The mood, though, is changing. Spotify is due to report its first-ever earnings after the market’s close on Wednesday – and banks are uncharacteristically optimistic. Morgan Stanley issued a research note this week that makes a bull case for both the newly public music-streaming company and the music industry at large. The firm estimates that Spotify’s number of paying subscribers (i.e. those on the $10-a-month premium tier) could grow from its current 70 million subscribers to around 200 million by the end of 2022. “We argue the strong value proposition of paid streaming services will drive penetration higher over time," analyst Benjamin Swinburne wrote. Translation: Music streaming is a desirable enough product that more and more people will sign up to pay for it.
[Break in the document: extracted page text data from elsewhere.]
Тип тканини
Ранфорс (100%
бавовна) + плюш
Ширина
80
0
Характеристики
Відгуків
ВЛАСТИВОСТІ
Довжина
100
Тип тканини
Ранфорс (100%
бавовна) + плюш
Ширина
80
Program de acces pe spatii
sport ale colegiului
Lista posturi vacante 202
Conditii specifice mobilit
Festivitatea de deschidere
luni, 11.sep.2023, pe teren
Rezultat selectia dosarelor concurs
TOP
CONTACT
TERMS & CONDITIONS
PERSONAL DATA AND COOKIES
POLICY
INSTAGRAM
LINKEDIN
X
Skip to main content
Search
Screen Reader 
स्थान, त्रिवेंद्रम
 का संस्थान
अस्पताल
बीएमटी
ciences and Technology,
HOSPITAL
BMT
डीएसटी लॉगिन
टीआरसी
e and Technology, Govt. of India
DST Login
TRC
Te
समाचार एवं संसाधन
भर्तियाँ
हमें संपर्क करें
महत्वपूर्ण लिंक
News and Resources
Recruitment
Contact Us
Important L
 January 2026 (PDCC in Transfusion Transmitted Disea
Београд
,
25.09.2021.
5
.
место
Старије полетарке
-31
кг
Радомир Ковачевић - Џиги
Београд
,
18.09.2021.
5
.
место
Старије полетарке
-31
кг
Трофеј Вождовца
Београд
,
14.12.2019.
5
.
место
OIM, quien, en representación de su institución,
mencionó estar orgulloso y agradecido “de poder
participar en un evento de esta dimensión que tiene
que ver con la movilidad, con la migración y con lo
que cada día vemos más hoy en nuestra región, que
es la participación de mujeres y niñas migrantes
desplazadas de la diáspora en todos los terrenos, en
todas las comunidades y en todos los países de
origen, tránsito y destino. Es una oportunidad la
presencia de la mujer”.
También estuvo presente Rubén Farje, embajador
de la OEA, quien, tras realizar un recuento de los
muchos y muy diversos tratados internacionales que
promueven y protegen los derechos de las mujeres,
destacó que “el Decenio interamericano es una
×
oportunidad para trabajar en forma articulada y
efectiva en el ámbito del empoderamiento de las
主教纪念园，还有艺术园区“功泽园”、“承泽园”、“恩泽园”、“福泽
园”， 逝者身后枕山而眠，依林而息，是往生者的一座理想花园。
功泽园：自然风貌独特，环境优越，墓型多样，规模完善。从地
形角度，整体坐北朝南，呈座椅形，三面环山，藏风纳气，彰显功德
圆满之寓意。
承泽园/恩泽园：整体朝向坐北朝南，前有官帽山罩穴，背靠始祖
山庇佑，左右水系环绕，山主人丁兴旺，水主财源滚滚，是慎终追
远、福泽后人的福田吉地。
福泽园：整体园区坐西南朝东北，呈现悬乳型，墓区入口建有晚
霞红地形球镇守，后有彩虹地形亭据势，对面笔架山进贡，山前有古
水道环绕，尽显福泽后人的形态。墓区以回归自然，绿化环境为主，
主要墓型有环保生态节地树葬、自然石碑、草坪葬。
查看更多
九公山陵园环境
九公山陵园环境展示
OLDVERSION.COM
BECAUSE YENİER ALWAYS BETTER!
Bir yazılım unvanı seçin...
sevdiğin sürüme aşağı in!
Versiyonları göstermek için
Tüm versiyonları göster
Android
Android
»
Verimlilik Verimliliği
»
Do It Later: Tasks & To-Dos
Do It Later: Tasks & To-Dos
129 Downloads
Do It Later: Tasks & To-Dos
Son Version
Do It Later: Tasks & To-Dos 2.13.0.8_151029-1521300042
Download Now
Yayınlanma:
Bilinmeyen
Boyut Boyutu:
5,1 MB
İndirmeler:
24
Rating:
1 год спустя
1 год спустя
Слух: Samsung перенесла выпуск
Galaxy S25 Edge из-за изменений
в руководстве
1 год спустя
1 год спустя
J.P. Morgan sent a similar note of encouragement to clients, calling Spotify a force in an under-penetrated market. Analyst Doug Anmuth pointed out that the company has managed to boost its monthly active user base by 38% annually, and suggested that it could do for music what Netflix did for video content. “We believe Netflix is the closest operating comp to Spotify, as both benefit from the secular shift to streaming through subscription-based models,” he wrote.

Netflix and Spotify don’t make for an exact comparison. The latter, for one, has yet to turn a profit under its current business model, which offers users both a premium tier and an ad-supported free tier. (Guess which of those two is losing money?) As Spotify’s revenues swell, so do the losses it has to incur from licensing payouts made to record labels, songwriters and music publishing companies, and many in the industry fret that Spotify’s free tier will interfere with its path toward profitability.

The banks, though, seem less worried – or perhaps they’re just betting on Spotify’s ability to convert more free users into paying ones. Spotify opened on the New York Stock Exchange on April 3rd at $166 a share, taking on a valuation of around $29 billion. Its first earnings report is expected to yield promising numbers, and Swinburne wrote in his note that investors would do well to take advantage of this “music renaissance.”